[Opening Material for this exercise section]

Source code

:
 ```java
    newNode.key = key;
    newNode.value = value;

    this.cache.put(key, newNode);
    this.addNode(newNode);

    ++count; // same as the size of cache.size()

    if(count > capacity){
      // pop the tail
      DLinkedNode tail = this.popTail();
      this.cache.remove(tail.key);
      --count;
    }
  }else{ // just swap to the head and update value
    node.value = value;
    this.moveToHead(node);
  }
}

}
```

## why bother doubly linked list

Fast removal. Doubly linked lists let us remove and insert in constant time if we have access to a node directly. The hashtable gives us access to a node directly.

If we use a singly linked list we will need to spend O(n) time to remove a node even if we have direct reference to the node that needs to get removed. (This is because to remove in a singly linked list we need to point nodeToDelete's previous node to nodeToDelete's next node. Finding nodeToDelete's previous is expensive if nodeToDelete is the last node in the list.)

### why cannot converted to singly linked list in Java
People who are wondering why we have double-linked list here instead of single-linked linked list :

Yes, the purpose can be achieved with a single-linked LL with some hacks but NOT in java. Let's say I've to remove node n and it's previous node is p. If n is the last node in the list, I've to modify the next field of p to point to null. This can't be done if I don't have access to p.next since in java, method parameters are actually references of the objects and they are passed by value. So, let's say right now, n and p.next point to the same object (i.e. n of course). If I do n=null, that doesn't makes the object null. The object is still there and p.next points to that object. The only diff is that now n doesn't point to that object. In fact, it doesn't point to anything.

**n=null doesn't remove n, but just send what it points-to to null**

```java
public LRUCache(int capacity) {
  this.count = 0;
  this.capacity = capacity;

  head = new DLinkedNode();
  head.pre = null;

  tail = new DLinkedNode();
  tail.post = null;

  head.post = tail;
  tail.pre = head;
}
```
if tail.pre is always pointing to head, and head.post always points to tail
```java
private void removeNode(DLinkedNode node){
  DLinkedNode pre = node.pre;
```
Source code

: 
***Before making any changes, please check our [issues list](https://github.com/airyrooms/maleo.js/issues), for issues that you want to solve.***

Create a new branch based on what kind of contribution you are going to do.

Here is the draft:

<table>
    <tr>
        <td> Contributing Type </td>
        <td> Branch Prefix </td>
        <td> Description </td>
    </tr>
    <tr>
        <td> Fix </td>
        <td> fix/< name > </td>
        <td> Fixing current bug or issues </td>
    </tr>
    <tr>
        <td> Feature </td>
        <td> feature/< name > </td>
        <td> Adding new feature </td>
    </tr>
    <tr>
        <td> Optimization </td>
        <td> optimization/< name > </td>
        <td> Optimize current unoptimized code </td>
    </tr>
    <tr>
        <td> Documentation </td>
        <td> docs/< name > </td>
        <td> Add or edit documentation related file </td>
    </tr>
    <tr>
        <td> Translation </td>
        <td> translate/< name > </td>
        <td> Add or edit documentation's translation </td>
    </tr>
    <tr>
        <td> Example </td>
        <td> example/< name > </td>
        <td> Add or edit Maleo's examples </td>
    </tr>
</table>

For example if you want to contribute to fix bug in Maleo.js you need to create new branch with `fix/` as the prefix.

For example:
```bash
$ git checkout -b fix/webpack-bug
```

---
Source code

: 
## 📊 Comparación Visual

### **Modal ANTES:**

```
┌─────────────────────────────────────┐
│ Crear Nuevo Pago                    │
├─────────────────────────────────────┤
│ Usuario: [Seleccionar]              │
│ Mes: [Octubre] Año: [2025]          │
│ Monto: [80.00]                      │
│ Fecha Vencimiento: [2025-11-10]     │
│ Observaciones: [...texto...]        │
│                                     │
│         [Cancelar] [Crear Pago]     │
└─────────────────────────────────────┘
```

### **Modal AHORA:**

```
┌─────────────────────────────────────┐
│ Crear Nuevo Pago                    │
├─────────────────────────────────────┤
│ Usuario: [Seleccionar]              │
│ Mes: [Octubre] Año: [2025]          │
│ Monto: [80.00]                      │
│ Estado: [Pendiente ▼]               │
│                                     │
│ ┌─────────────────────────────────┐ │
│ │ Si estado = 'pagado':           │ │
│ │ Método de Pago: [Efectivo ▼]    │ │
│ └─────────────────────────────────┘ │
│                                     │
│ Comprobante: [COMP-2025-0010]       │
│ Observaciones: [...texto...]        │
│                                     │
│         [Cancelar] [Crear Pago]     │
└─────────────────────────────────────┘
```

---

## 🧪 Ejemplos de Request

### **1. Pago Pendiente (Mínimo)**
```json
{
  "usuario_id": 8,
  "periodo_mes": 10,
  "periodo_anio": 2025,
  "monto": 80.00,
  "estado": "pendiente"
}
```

[Closing Material for this exercise section]

Exact output of every entry is required.

Answer box:
Source code

:
 ```java
    newNode.key = key;
    newNode.value = value;

    this.cache.put(key, newNode);
    this.addNode(newNode);

    ++count; // same as the size of cache.size()

    if(count > capacity){
      // pop the tail
      DLinkedNode tail = this.popTail();
      this.cache.remove(tail.key);
      --count;
    }
  }else{ // just swap to the head and update value
    node.value = value;
    this.moveToHead(node);
  }
}

}
```

## why bother doubly linked list

Fast removal. Doubly linked lists let us remove and insert in constant time if we have access to a node directly. The hashtable gives us access to a node directly.

If we use a singly linked list we will need to spend O(n) time to remove a node even if we have direct reference to the node that needs to get removed. (This is because to remove in a singly linked list we need to point nodeToDelete's previous node to nodeToDelete's next node. Finding nodeToDelete's previous is expensive if nodeToDelete is the last node in the list.)

### why cannot converted to singly linked list in Java
People who are wondering why we have double-linked list here instead of single-linked linked list :

Yes, the purpose can be achieved with a single-linked LL with some hacks but NOT in java. Let's say I've to remove node n and it's previous node is p. If n is the last node in the list, I've to modify the next field of p to point to null. This can't be done if I don't have access to p.next since in java, method parameters are actually references of the objects and they are passed by value. So, let's say right now, n and p.next point to the same object (i.e. n of course). If I do n=null, that doesn't makes the object null. The object is still there and p.next points to that object. The only diff is that now n doesn't point to that object. In fact, it doesn't point to anything.

**n=null doesn't remove n, but just send what it points-to to null**

```java
public LRUCache(int capacity) {
  this.count = 0;
  this.capacity = capacity;

  head = new DLinkedNode();
  head.pre = null;

  tail = new DLinkedNode();
  tail.post = null;

  head.post = tail;
  tail.pre = head;
}
```
if tail.pre is always pointing to head, and head.post always points to tail
```java
private void removeNode(DLinkedNode node){
  DLinkedNode pre = node.pre;
```
Source code

: 
***Before making any changes, please check our [issues list](https://github.com/airyrooms/maleo.js/issues), for issues that you want to solve.***

Create a new branch based on what kind of contribution you are going to do.

Here is the draft:

<table>
    <tr>
        <td> Contributing Type </td>
        <td> Branch Prefix </td>
        <td> Description </td>
    </tr>
    <tr>
        <td> Fix </td>
        <td> fix/< name > </td>
        <td> Fixing current bug or issues </td>
    </tr>
    <tr>
        <td> Feature </td>
        <td> feature/< name > </td>
        <td> Adding new feature </td>
    </tr>
    <tr>
        <td> Optimization </td>
        <td> optimization/< name > </td>
        <td> Optimize current unoptimized code </td>
    </tr>
    <tr>
        <td> Documentation </td>
        <td> docs/< name > </td>
        <td> Add or edit documentation related file </td>
    </tr>
    <tr>
        <td> Translation </td>
        <td> translate/< name > </td>
        <td> Add or edit documentation's translation </td>
    </tr>
    <tr>
        <td> Example </td>
        <td> example/< name > </td>
        <td> Add or edit Maleo's examples </td>
    </tr>
</table>

For example if you want to contribute to fix bug in Maleo.js you need to create new branch with `fix/` as the prefix.

For example:
```bash
$ git checkout -b fix/webpack-bug
```

---
Source code

: 
## 📊 Comparación Visual

### **Modal ANTES:**

```
┌─────────────────────────────────────┐
│ Crear Nuevo Pago                    │
├─────────────────────────────────────┤
│ Usuario: [Seleccionar]              │
│ Mes: [Octubre] Año: [2025]          │
│ Monto: [80.00]                      │
│ Fecha Vencimiento: [2025-11-10]     │
│ Observaciones: [...texto...]        │
│                                     │
│         [Cancelar] [Crear Pago]     │
└─────────────────────────────────────┘
```

### **Modal AHORA:**

```
┌─────────────────────────────────────┐
│ Crear Nuevo Pago                    │
├─────────────────────────────────────┤
│ Usuario: [Seleccionar]              │
│ Mes: [Octubre] Año: [2025]          │
│ Monto: [80.00]                      │
│ Estado: [Pendiente ▼]               │
│                                     │
│ ┌─────────────────────────────────┐ │
│ │ Si estado = 'pagado':           │ │
│ │ Método de Pago: [Efectivo ▼]    │ │
│ └─────────────────────────────────┘ │
│                                     │
│ Comprobante: [COMP-2025-0010]       │
│ Observaciones: [...texto...]        │
│                                     │
│         [Cancelar] [Crear Pago]     │
└─────────────────────────────────────┘
```

---

## 🧪 Ejemplos de Request

### **1. Pago Pendiente (Mínimo)**
```json
{
  "usuario_id": 8,
  "periodo_mes": 10,
  "periodo_anio": 2025,
  "monto": 80.00,
  "estado": "pendiente"
}
```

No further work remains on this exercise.